== Written task ==
In the copy, keep every record exact and leave out all images.

BEGIN Task inputs

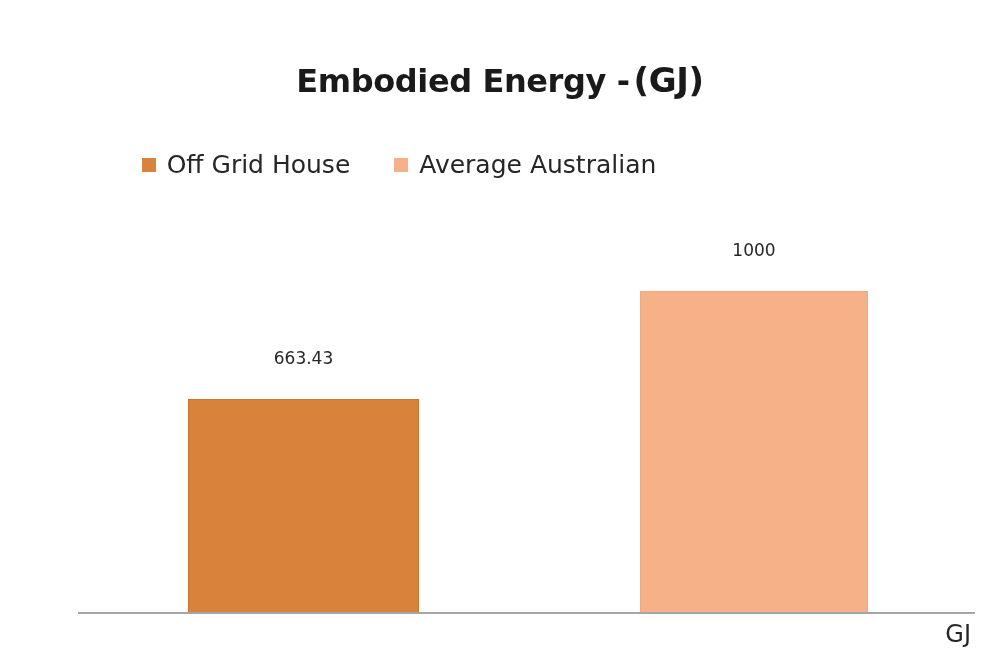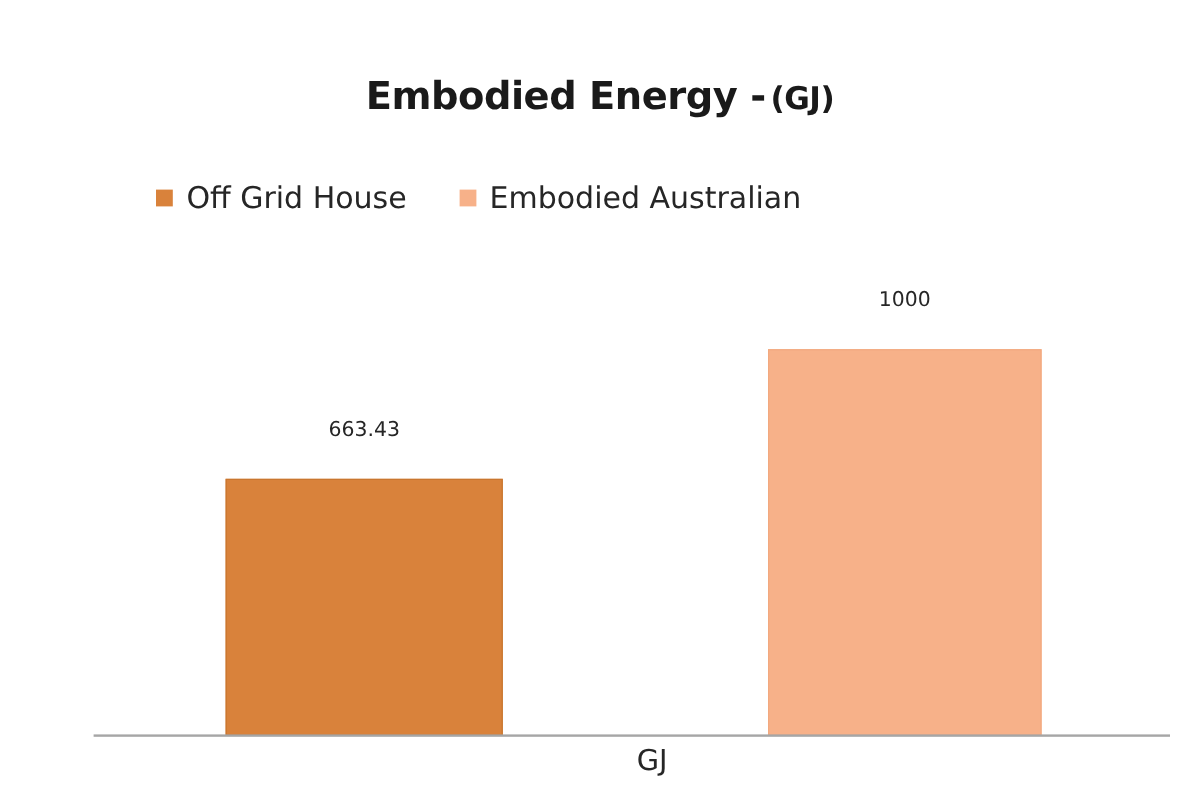--- a/index.html
+++ b/index.html
@@ -39,7 +39,7 @@
     font-weight: bold;
   }
   #chart-title .title-unit {
-    font-size: 26px;
+    font-size: 34px;
     font-weight: bold;
     vertical-align: baseline;
     margin-left: 4px;

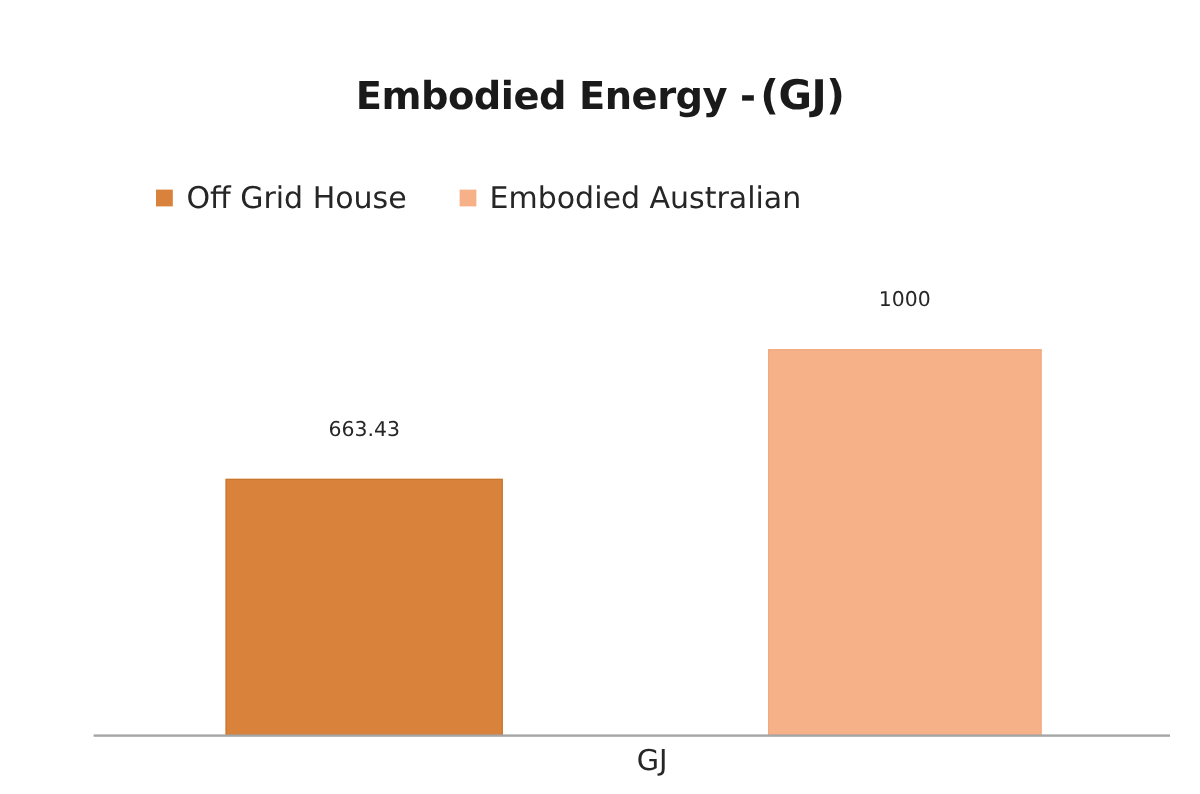--- a/index.html
+++ b/index.html
@@ -156,7 +156,7 @@
     </div>
     <div class="legend-item">
       <span class="legend-swatch" style="background:#f7b189;"></span>
-      <span class="legend-label">Embodied Australian</span>
+      <span class="legend-label">Average Australian</span>
     </div>
   </div>
 

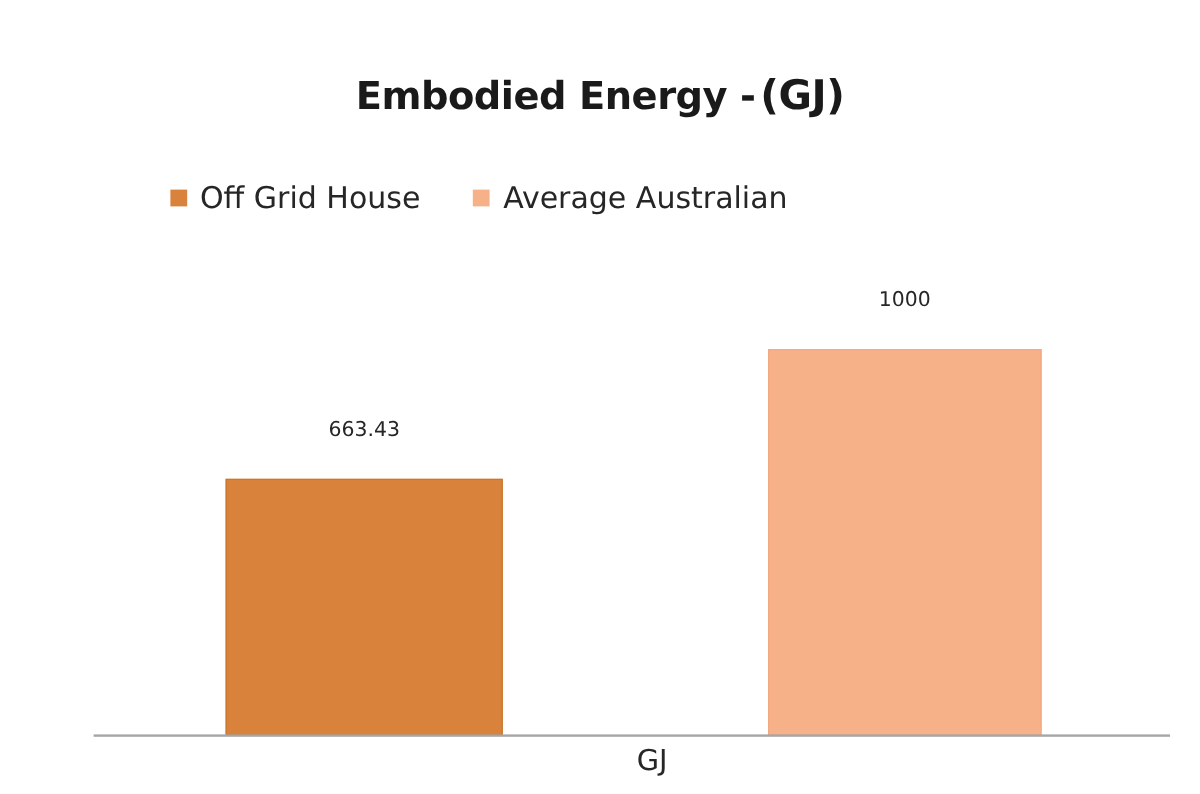--- a/index.html
+++ b/index.html
@@ -131,10 +131,10 @@
   
   #x-axis-label {
     position: absolute;
-    left: 95px;
+    left: 74px;
     top: 622px;
     width: 897px;
-    text-align: center;
+    text-align: right;
     font-size: 24px;
     color: #262626;
     line-height: 1;

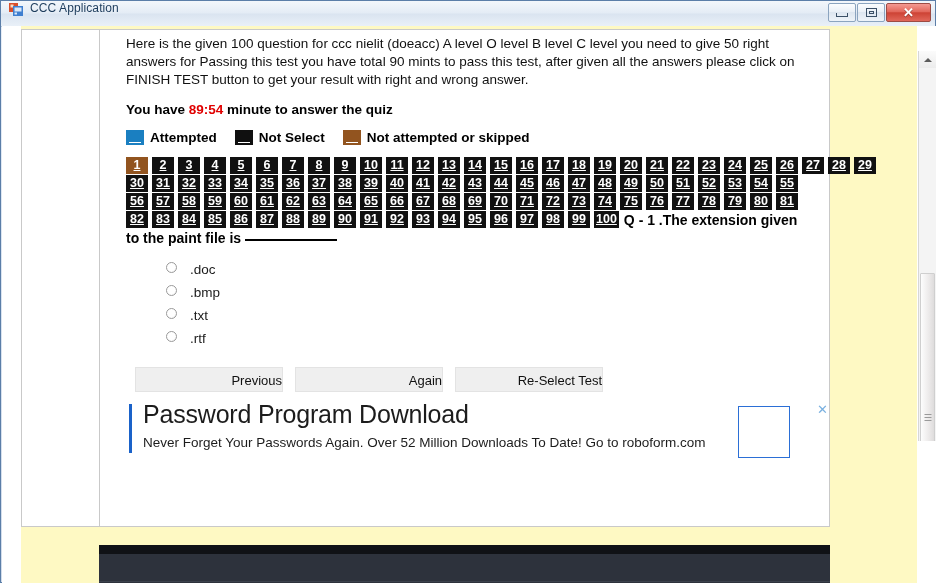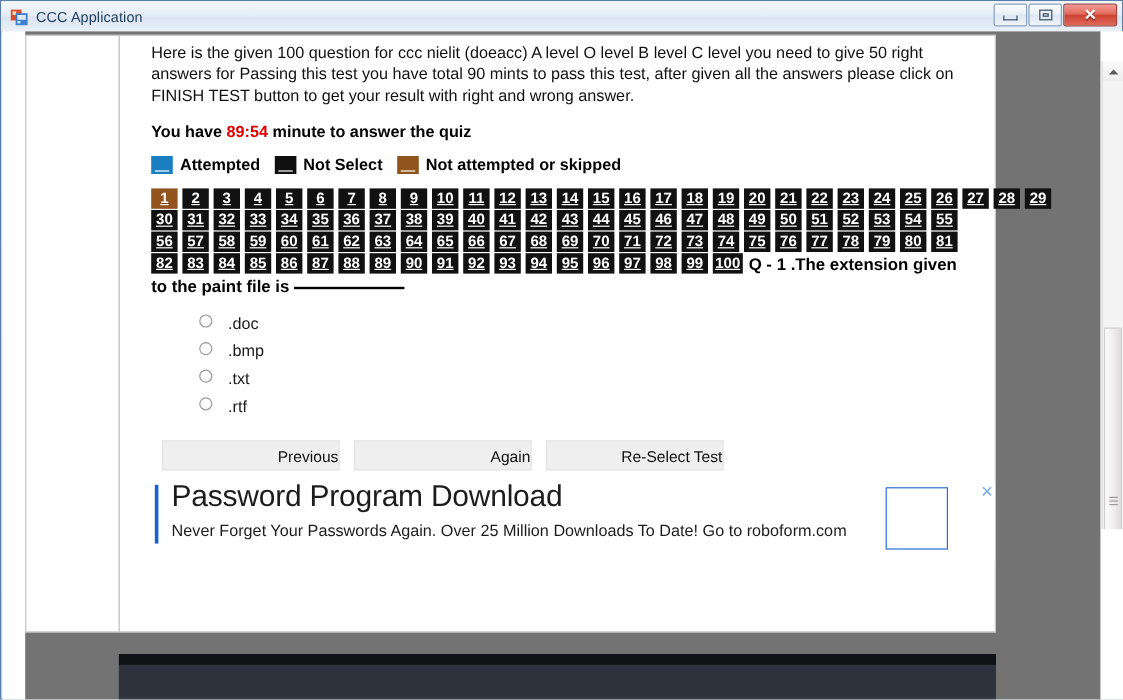--- a/index.html
+++ b/index.html
@@ -18,7 +18,7 @@
   .titlebar{
     position:absolute;left:0;top:0;right:0;height:25px;
     background:linear-gradient(to bottom,#f3f7fb 0%,#e4ecf5 48%,#dae4f0 52%,#e9f0f8 100%);
-    display:flex;align-items:center;
+    display:flex;
     border-bottom:1px solid #b9c9dc;
   }
   .app-icon{

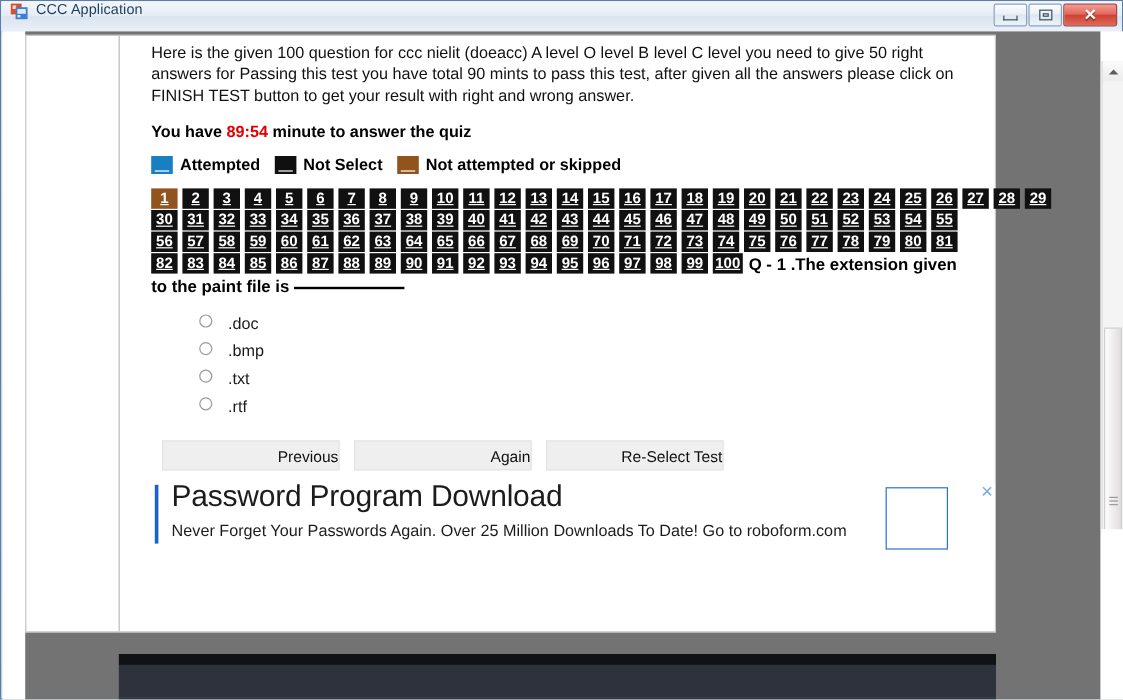--- a/index.html
+++ b/index.html
@@ -52,7 +52,7 @@
   }
   .page-surface{
     position:absolute;left:19px;top:0px;width:896px;height:557px;
-    background:#737373;overflow:hidden;
+    background:#fef9c3;overflow:hidden;
   }
   .left-pane{
     position:absolute;left:0px;top:3px;width:78px;height:498px;

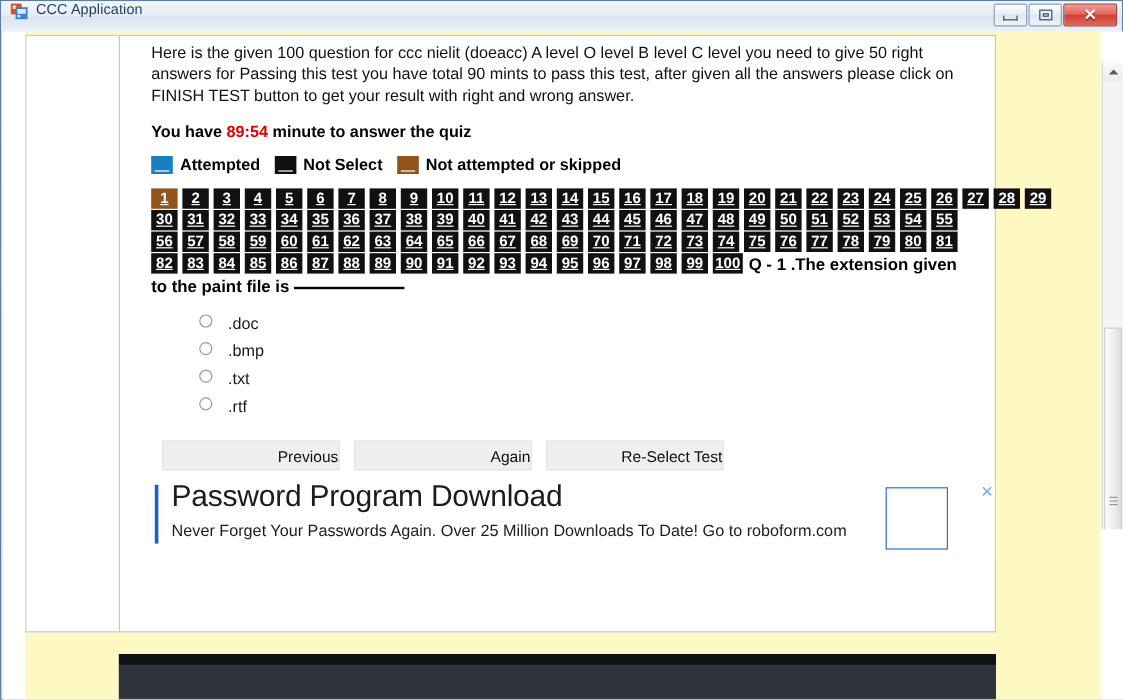--- a/index.html
+++ b/index.html
@@ -77,7 +77,7 @@
   }
   .timer-val{color:#e00000;font-weight:bold;}
 
-  .legend{margin-top:13px;display:flex;align-items:flex-start;gap:0px;}
+  .legend{margin-top:13px;display:flex;align-items:flex-start;gap:6px;}
   .legend-item{display:flex;align-items:flex-end;margin-right:12px;}
   .sw{
     width:18px;height:15px;display:inline-block;position:relative;margin-right:6px;

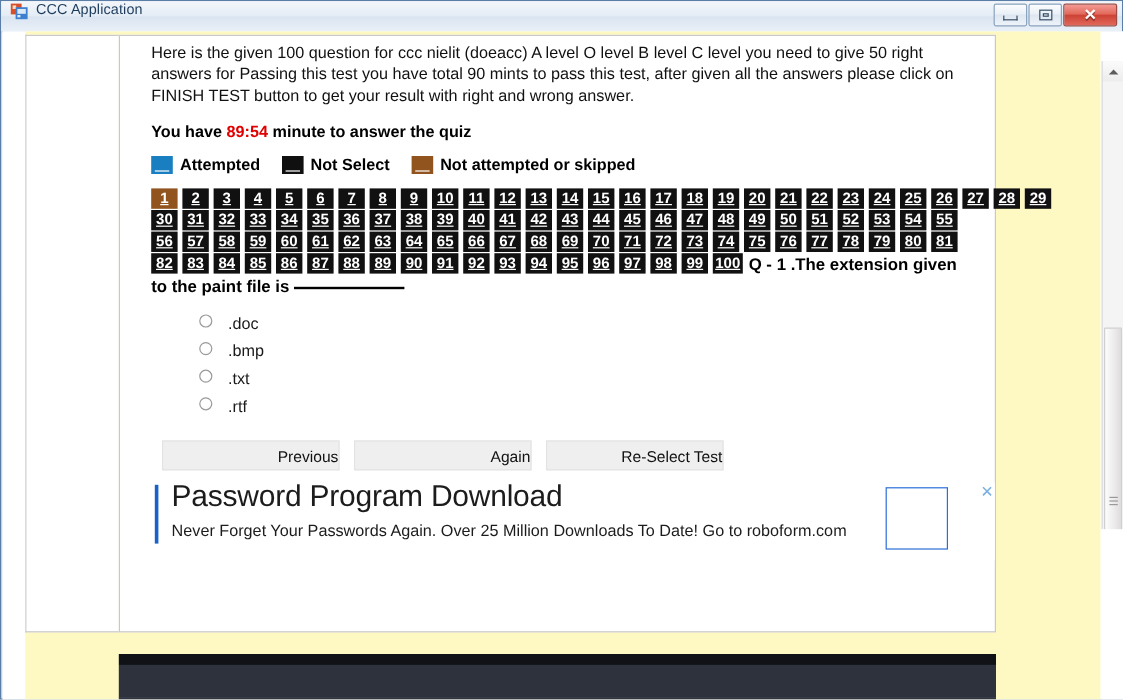--- a/index.html
+++ b/index.html
@@ -294,7 +294,7 @@
           <div class="ad">
             <div class="ad-bar"></div>
             <div class="ad-title">Password Program Download</div>
-            <div class="ad-sub">Never Forget Your Passwords Again. Over 25 Million Downloads To Date! Go to roboform.com</div>
+            <div class="ad-sub">Never Forget Your Passwords Again. Over 52 Million Downloads To Date! Go to roboform.com</div>
             <div class="ad-box"></div>
             <div class="ad-close">✕</div>
           </div>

END Task inputs

== Result for this task ==
--- a/index.html
+++ b/index.html
@@ -39,7 +39,7 @@
     font-weight: bold;
   }
   #chart-title .title-unit {
-    font-size: 26px;
+    font-size: 34px;
     font-weight: bold;
     vertical-align: baseline;
     margin-left: 4px;

--- a/index.html
+++ b/index.html
@@ -156,7 +156,7 @@
     </div>
     <div class="legend-item">
       <span class="legend-swatch" style="background:#f7b189;"></span>
-      <span class="legend-label">Embodied Australian</span>
+      <span class="legend-label">Average Australian</span>
     </div>
   </div>
 

--- a/index.html
+++ b/index.html
@@ -131,10 +131,10 @@
   
   #x-axis-label {
     position: absolute;
-    left: 95px;
+    left: 74px;
     top: 622px;
     width: 897px;
-    text-align: center;
+    text-align: right;
     font-size: 24px;
     color: #262626;
     line-height: 1;

--- a/index.html
+++ b/index.html
@@ -18,7 +18,7 @@
   .titlebar{
     position:absolute;left:0;top:0;right:0;height:25px;
     background:linear-gradient(to bottom,#f3f7fb 0%,#e4ecf5 48%,#dae4f0 52%,#e9f0f8 100%);
-    display:flex;align-items:center;
+    display:flex;
     border-bottom:1px solid #b9c9dc;
   }
   .app-icon{

--- a/index.html
+++ b/index.html
@@ -52,7 +52,7 @@
   }
   .page-surface{
     position:absolute;left:19px;top:0px;width:896px;height:557px;
-    background:#737373;overflow:hidden;
+    background:#fef9c3;overflow:hidden;
   }
   .left-pane{
     position:absolute;left:0px;top:3px;width:78px;height:498px;

--- a/index.html
+++ b/index.html
@@ -77,7 +77,7 @@
   }
   .timer-val{color:#e00000;font-weight:bold;}
 
-  .legend{margin-top:13px;display:flex;align-items:flex-start;gap:0px;}
+  .legend{margin-top:13px;display:flex;align-items:flex-start;gap:6px;}
   .legend-item{display:flex;align-items:flex-end;margin-right:12px;}
   .sw{
     width:18px;height:15px;display:inline-block;position:relative;margin-right:6px;

--- a/index.html
+++ b/index.html
@@ -294,7 +294,7 @@
           <div class="ad">
             <div class="ad-bar"></div>
             <div class="ad-title">Password Program Download</div>
-            <div class="ad-sub">Never Forget Your Passwords Again. Over 25 Million Downloads To Date! Go to roboform.com</div>
+            <div class="ad-sub">Never Forget Your Passwords Again. Over 52 Million Downloads To Date! Go to roboform.com</div>
             <div class="ad-box"></div>
             <div class="ad-close">✕</div>
           </div>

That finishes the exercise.